American tourist afraid of deadly Australian animals despite being raised in D.C.

He's not a pussy, he just feels unsafe without a gun.

American tourist afraid of deadly Australian animals despite being raised in D.C.

5 February, 2015. 17:45

ERROL PARKER | Editor-at-large | Contact

DESHAUN EMMANUEL DOESN’T UNDERSTAND how Australians aren’t scared to go outside, as the country is home to a disproportional amount of venomous animals. That’s despite him being raised in the US gun murder capital of Washington D.C. – where you’re more likely to be shot to death than graduate from college.

Speaking yesterday to The Washington Post, Emmanuel said he’d never go to Australia because of the dangers presented by the environment.

“I heard they even got trees and shit that’ll kill you,” he said. The plant the 25-year-old is referring to is the notorious Gympie Gympie, which is widely regarded as the world’s most dangerous plant.

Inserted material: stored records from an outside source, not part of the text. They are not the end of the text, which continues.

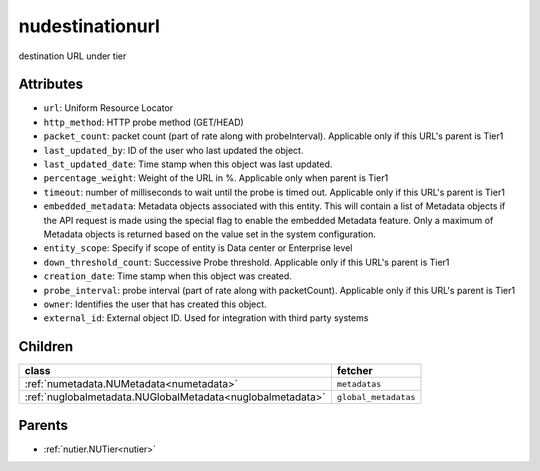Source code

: .. _nudestinationurl:

nudestinationurl
===========================================

.. class:: nudestinationurl.NUDestinationurl(bambou.nurest_object.NUMetaRESTObject,):

destination URL under tier


Attributes
----------


- ``url``: Uniform Resource Locator

- ``http_method``: HTTP probe method (GET/HEAD)

- ``packet_count``: packet count (part of rate along with probeInterval). Applicable only if this URL's parent is Tier1

- ``last_updated_by``: ID of the user who last updated the object.

- ``last_updated_date``: Time stamp when this object was last updated.

- ``percentage_weight``: Weight of the URL in %. Applicable only when parent is Tier1

- ``timeout``: number of milliseconds to wait until the probe is timed out. Applicable only if this URL's parent is Tier1

- ``embedded_metadata``: Metadata objects associated with this entity. This will contain a list of Metadata objects if the API request is made using the special flag to enable the embedded Metadata feature. Only a maximum of Metadata objects is returned based on the value set in the system configuration.

- ``entity_scope``: Specify if scope of entity is Data center or Enterprise level

- ``down_threshold_count``: Successive Probe threshold. Applicable only if this URL's parent is Tier1

- ``creation_date``: Time stamp when this object was created.

- ``probe_interval``: probe interval (part of rate along with packetCount). Applicable only if this URL's parent is Tier1

- ``owner``: Identifies the user that has created this object.

- ``external_id``: External object ID. Used for integration with third party systems




Children
--------

================================================================================================================================================               ==========================================================================================
**class**                                                                                                                                                      **fetcher**

:ref:`numetadata.NUMetadata<numetadata>`                                                                                                                         ``metadatas`` 
:ref:`nuglobalmetadata.NUGlobalMetadata<nuglobalmetadata>`                                                                                                       ``global_metadatas`` 
================================================================================================================================================               ==========================================================================================



Parents
--------


- :ref:`nutier.NUTier<nutier>`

“Fuck that shit. I heard that if you get bit like in the outback or some shit like that, there’s nothing you can do. They all just stand around going ‘Man, Imma gon miss you homie, see you in the afterlife,’ and shit like that.”

While some of what Mr Emmanuel is saying rings true, most of it is Chinese whispers, according to G’Day USA! coordinator Tom Watson.

“We get a lot of press, especially in America, for having really dangerous animals that are just out to get you – and that’s just fiction.” said Watson.

“Where as in reality, we don’t even need guns to protect us. From a young age, Aussie kids are taught to kill snakes with shovels and sticks. We haven’t got bears or coyotes or wolves. Americans need guns for those situations.”

Despite these common assurances from cultural ambassadors like Mr Watson, it’s becoming increasing difficult for Australian tourism operators to lure Americans like DeShaun Emmanuel to our shores.

A report into firearm deaths was complied by the government last year, which discovered that in 2014, of the 13 gun related homicides that year, every single one of those victims was a bad person or a criminal.

Therefore, the government concluded that you’re more likely to be murdered by a firearm in Australia than be subjected to a civil war or ethnic violence in your home country, flee the situation, travel for years with a dream of one day finding refuge in Australia, arrive illegally by boat from Indonesia, enter offshore detention, have your claim processed in a timely fashion – then be granted asylum.

Putting the record straight, Mr Emanuel, who carries a Walther PPQ .45 for personal protection when he picks his kids up from school, says he feels safer at home in D.C.

“I feel safer here because I’ve got my gun to protect me. If I went to Australia, they’d take it away from me.” he said.

“If I was going somewhere as dangerous as Australia, I’m not going without a piece.”